▽

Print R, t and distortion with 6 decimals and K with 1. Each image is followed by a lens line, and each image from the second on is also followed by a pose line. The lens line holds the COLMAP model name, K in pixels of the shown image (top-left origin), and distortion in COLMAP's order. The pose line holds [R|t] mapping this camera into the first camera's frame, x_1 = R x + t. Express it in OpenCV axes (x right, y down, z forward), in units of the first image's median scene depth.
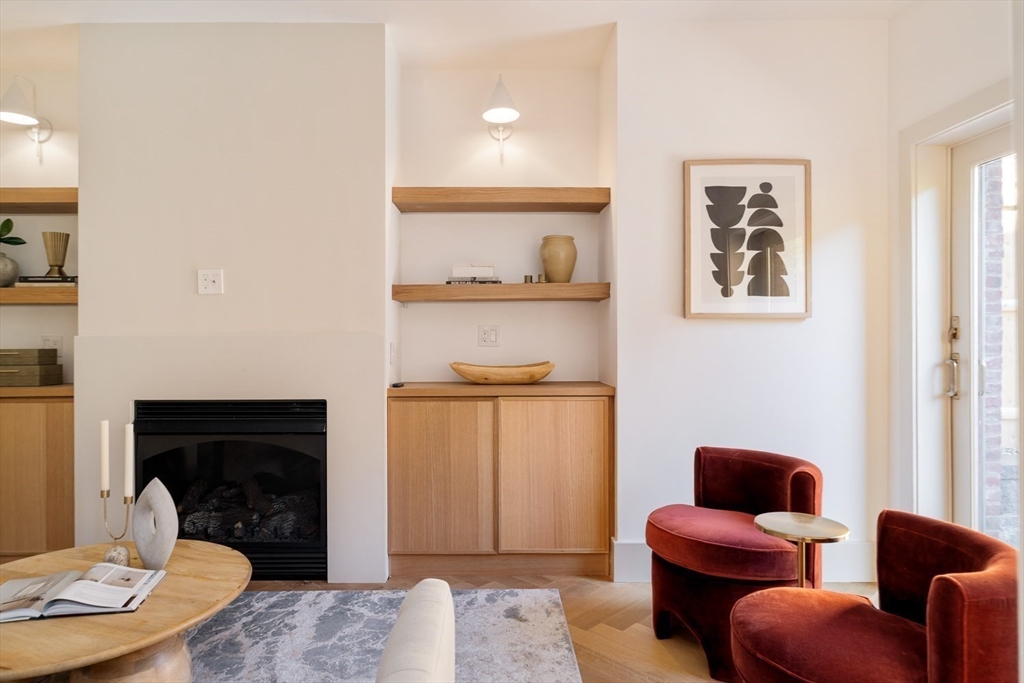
lens RADIAL K [[627.8, 0, 501.5], [0, 627.8, 334.5], [0, 0, 1]] dist [-0.002793, 0.000225]
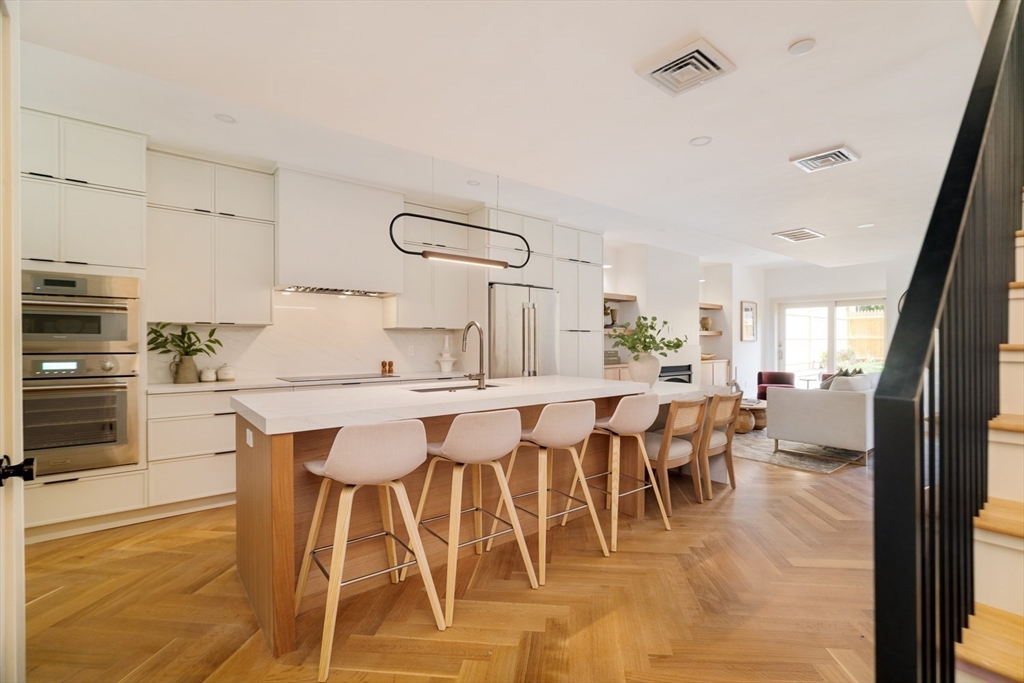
lens RADIAL K [[432.2, 0, 539.8], [0, 432.2, 341.3], [0, 0, 1]] dist [0.004022, 0.000498]
pose [[0.772996, 0.001276, 0.634409, -2.399648], [-0.000732, 0.999999, -0.001120, -0.019451], [-0.634410, 0.000402, 0.772997, -0.299616]]
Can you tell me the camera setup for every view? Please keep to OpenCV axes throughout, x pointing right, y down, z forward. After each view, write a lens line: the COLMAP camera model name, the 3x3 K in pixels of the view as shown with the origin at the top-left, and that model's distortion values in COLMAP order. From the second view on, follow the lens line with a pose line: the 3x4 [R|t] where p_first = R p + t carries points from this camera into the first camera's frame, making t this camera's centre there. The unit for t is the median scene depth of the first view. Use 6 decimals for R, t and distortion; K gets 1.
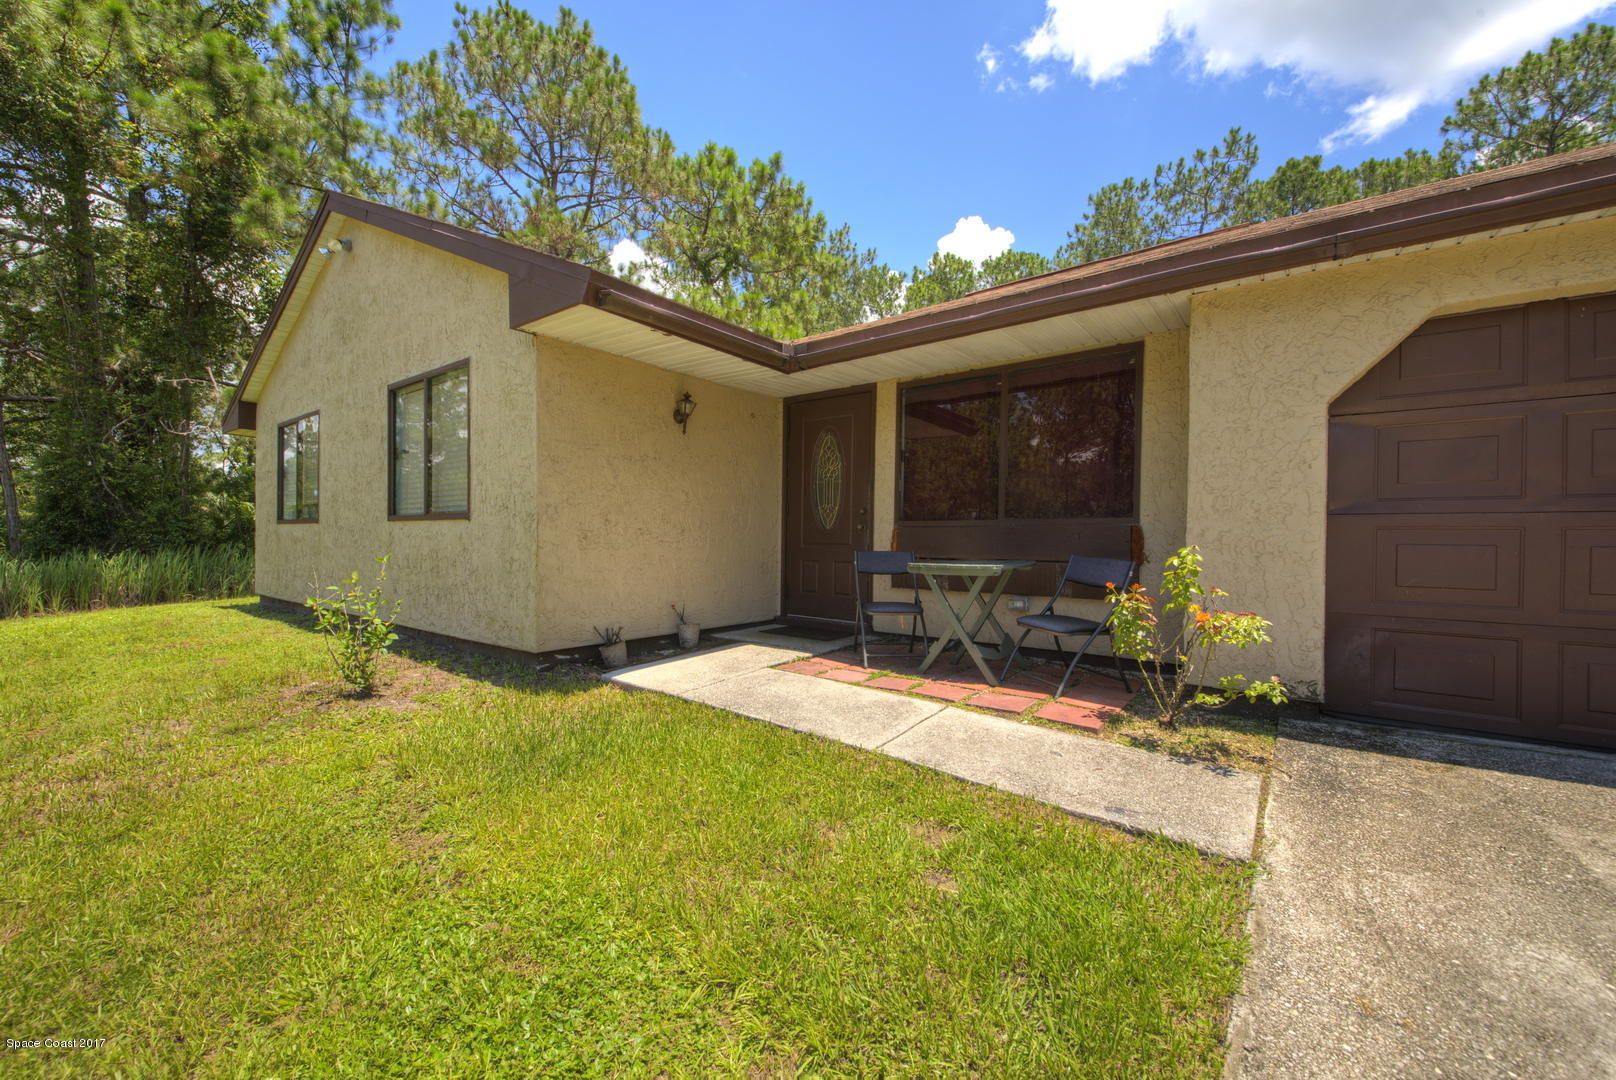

△

Try it =
Rewrite all of the lines above as a numbered list, skipping any blank lines. Leave the pictures out of your answer.

Expected answer =
1. Print R, t and distortion with 6 decimals and K with 1. Each image is followed by a lens line, and each image from the second on is also followed by a pose line. The lens line holds the COLMAP model name, K in pixels of the shown image (top-left origin), and distortion in COLMAP's order. The pose line holds [R|t] mapping this camera into the first camera's frame, x_1 = R x + t. Express it in OpenCV axes (x right, y down, z forward), in units of the first image's median scene depth.
2. lens RADIAL K [[627.8, 0, 501.5], [0, 627.8, 334.5], [0, 0, 1]] dist [-0.002793, 0.000225]
3. lens RADIAL K [[432.2, 0, 539.8], [0, 432.2, 341.3], [0, 0, 1]] dist [0.004022, 0.000498]
4. pose [[0.772996, 0.001276, 0.634409, -2.399648], [-0.000732, 0.999999, -0.001120, -0.019451], [-0.634410, 0.000402, 0.772997, -0.299616]]
5. Can you tell me the camera setup for every view? Please keep to OpenCV axes throughout, x pointing right, y down, z forward. After each view, write a lens line: the COLMAP camera model name, the 3x3 K in pixels of the view as shown with the origin at the top-left, and that model's distortion values in COLMAP order. From the second view on, follow the lens line with a pose line: the 3x4 [R|t] where p_first = R p + t carries points from this camera into the first camera's frame, making t this camera's centre there. The unit for t is the median scene depth of the first view. Use 6 decimals for R, t and distortion; K gets 1.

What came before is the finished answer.